*Task material*:
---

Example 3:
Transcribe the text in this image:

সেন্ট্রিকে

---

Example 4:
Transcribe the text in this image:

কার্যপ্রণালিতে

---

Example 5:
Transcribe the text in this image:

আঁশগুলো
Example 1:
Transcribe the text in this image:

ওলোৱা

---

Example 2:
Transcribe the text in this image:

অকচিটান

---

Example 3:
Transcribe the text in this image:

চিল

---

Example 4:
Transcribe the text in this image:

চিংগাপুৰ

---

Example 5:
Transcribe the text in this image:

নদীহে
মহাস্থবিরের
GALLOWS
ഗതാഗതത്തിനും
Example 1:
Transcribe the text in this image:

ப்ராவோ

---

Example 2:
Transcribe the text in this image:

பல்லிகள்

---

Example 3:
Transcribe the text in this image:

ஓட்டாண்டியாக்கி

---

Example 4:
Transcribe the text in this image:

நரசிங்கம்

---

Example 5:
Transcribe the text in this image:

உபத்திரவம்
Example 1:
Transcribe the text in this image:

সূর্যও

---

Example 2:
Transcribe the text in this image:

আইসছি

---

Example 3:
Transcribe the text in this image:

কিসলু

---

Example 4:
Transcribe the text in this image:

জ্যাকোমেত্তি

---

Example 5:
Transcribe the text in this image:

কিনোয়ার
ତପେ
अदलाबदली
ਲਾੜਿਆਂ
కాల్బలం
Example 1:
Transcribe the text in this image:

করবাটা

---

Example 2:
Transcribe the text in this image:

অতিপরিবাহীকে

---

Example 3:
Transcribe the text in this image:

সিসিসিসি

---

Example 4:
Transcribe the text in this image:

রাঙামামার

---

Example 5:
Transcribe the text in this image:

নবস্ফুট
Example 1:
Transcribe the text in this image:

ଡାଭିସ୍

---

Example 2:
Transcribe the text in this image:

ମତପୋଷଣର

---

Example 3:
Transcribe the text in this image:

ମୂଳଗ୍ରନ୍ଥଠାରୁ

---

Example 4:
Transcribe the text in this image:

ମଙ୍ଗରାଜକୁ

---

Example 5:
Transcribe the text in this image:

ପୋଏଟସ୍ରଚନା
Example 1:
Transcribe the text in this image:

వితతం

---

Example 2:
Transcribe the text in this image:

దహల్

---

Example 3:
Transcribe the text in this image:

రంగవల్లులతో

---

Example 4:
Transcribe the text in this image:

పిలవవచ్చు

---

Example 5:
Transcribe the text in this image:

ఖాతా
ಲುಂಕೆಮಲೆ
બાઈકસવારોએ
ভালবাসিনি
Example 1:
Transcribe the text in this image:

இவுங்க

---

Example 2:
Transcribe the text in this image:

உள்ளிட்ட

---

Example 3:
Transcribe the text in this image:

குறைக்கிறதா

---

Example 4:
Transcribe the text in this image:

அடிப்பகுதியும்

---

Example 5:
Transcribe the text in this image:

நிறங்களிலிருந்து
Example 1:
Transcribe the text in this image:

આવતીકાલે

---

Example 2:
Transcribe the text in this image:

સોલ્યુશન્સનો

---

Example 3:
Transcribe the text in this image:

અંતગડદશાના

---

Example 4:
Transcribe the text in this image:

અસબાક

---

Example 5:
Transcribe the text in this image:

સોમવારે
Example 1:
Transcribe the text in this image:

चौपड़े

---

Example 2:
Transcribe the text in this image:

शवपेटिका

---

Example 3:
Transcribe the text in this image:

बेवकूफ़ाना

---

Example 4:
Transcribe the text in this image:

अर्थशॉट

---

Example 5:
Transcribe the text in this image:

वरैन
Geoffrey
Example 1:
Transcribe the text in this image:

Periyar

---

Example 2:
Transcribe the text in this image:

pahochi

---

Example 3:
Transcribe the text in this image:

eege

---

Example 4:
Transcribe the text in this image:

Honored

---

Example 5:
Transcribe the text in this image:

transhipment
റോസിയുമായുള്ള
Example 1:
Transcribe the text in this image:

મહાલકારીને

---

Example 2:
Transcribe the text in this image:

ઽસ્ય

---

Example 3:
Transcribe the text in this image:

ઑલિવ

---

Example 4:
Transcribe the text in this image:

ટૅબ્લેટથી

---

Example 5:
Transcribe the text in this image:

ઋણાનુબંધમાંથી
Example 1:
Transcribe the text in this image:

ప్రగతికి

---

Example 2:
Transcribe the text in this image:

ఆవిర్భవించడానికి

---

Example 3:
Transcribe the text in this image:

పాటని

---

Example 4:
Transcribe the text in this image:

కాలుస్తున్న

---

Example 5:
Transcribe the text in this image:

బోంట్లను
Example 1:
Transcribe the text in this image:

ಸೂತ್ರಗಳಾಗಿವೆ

*Prompt*: The complete material above is to be retyped word for word.

*Expected answer*:
---

Example 3:
Transcribe the text in this image:

সেন্ট্রিকে

---

Example 4:
Transcribe the text in this image:

কার্যপ্রণালিতে

---

Example 5:
Transcribe the text in this image:

আঁশগুলো
Example 1:
Transcribe the text in this image:

ওলোৱা

---

Example 2:
Transcribe the text in this image:

অকচিটান

---

Example 3:
Transcribe the text in this image:

চিল

---

Example 4:
Transcribe the text in this image:

চিংগাপুৰ

---

Example 5:
Transcribe the text in this image:

নদীহে
মহাস্থবিরের
GALLOWS
ഗതാഗതത്തിനും
Example 1:
Transcribe the text in this image:

ப்ராவோ

---

Example 2:
Transcribe the text in this image:

பல்லிகள்

---

Example 3:
Transcribe the text in this image:

ஓட்டாண்டியாக்கி

---

Example 4:
Transcribe the text in this image:

நரசிங்கம்

---

Example 5:
Transcribe the text in this image:

உபத்திரவம்
Example 1:
Transcribe the text in this image:

সূর্যও

---

Example 2:
Transcribe the text in this image:

আইসছি

---

Example 3:
Transcribe the text in this image:

কিসলু

---

Example 4:
Transcribe the text in this image:

জ্যাকোমেত্তি

---

Example 5:
Transcribe the text in this image:

কিনোয়ার
ତପେ
अदलाबदली
ਲਾੜਿਆਂ
కాల్బలం
Example 1:
Transcribe the text in this image:

করবাটা

---

Example 2:
Transcribe the text in this image:

অতিপরিবাহীকে

---

Example 3:
Transcribe the text in this image:

সিসিসিসি

---

Example 4:
Transcribe the text in this image:

রাঙামামার

---

Example 5:
Transcribe the text in this image:

নবস্ফুট
Example 1:
Transcribe the text in this image:

ଡାଭିସ୍

---

Example 2:
Transcribe the text in this image:

ମତପୋଷଣର

---

Example 3:
Transcribe the text in this image:

ମୂଳଗ୍ରନ୍ଥଠାରୁ

---

Example 4:
Transcribe the text in this image:

ମଙ୍ଗରାଜକୁ

---

Example 5:
Transcribe the text in this image:

ପୋଏଟସ୍ରଚନା
Example 1:
Transcribe the text in this image:

వితతం

---

Example 2:
Transcribe the text in this image:

దహల్

---

Example 3:
Transcribe the text in this image:

రంగవల్లులతో

---

Example 4:
Transcribe the text in this image:

పిలవవచ్చు

---

Example 5:
Transcribe the text in this image:

ఖాతా
ಲುಂಕೆಮಲೆ
બાઈકસવારોએ
ভালবাসিনি
Example 1:
Transcribe the text in this image:

இவுங்க

---

Example 2:
Transcribe the text in this image:

உள்ளிட்ட

---

Example 3:
Transcribe the text in this image:

குறைக்கிறதா

---

Example 4:
Transcribe the text in this image:

அடிப்பகுதியும்

---

Example 5:
Transcribe the text in this image:

நிறங்களிலிருந்து
Example 1:
Transcribe the text in this image:

આવતીકાલે

---

Example 2:
Transcribe the text in this image:

સોલ્યુશન્સનો

---

Example 3:
Transcribe the text in this image:

અંતગડદશાના

---

Example 4:
Transcribe the text in this image:

અસબાક

---

Example 5:
Transcribe the text in this image:

સોમવારે
Example 1:
Transcribe the text in this image:

चौपड़े

---

Example 2:
Transcribe the text in this image:

शवपेटिका

---

Example 3:
Transcribe the text in this image:

बेवकूफ़ाना

---

Example 4:
Transcribe the text in this image:

अर्थशॉट

---

Example 5:
Transcribe the text in this image:

वरैन
Geoffrey
Example 1:
Transcribe the text in this image:

Periyar

---

Example 2:
Transcribe the text in this image:

pahochi

---

Example 3:
Transcribe the text in this image:

eege

---

Example 4:
Transcribe the text in this image:

Honored

---

Example 5:
Transcribe the text in this image:

transhipment
റോസിയുമായുള്ള
Example 1:
Transcribe the text in this image:

મહાલકારીને

---

Example 2:
Transcribe the text in this image:

ઽસ્ય

---

Example 3:
Transcribe the text in this image:

ઑલિવ

---

Example 4:
Transcribe the text in this image:

ટૅબ્લેટથી

---

Example 5:
Transcribe the text in this image:

ઋણાનુબંધમાંથી
Example 1:
Transcribe the text in this image:

ప్రగతికి

---

Example 2:
Transcribe the text in this image:

ఆవిర్భవించడానికి

---

Example 3:
Transcribe the text in this image:

పాటని

---

Example 4:
Transcribe the text in this image:

కాలుస్తున్న

---

Example 5:
Transcribe the text in this image:

బోంట్లను
Example 1:
Transcribe the text in this image:

ಸೂತ್ರಗಳಾಗಿವೆ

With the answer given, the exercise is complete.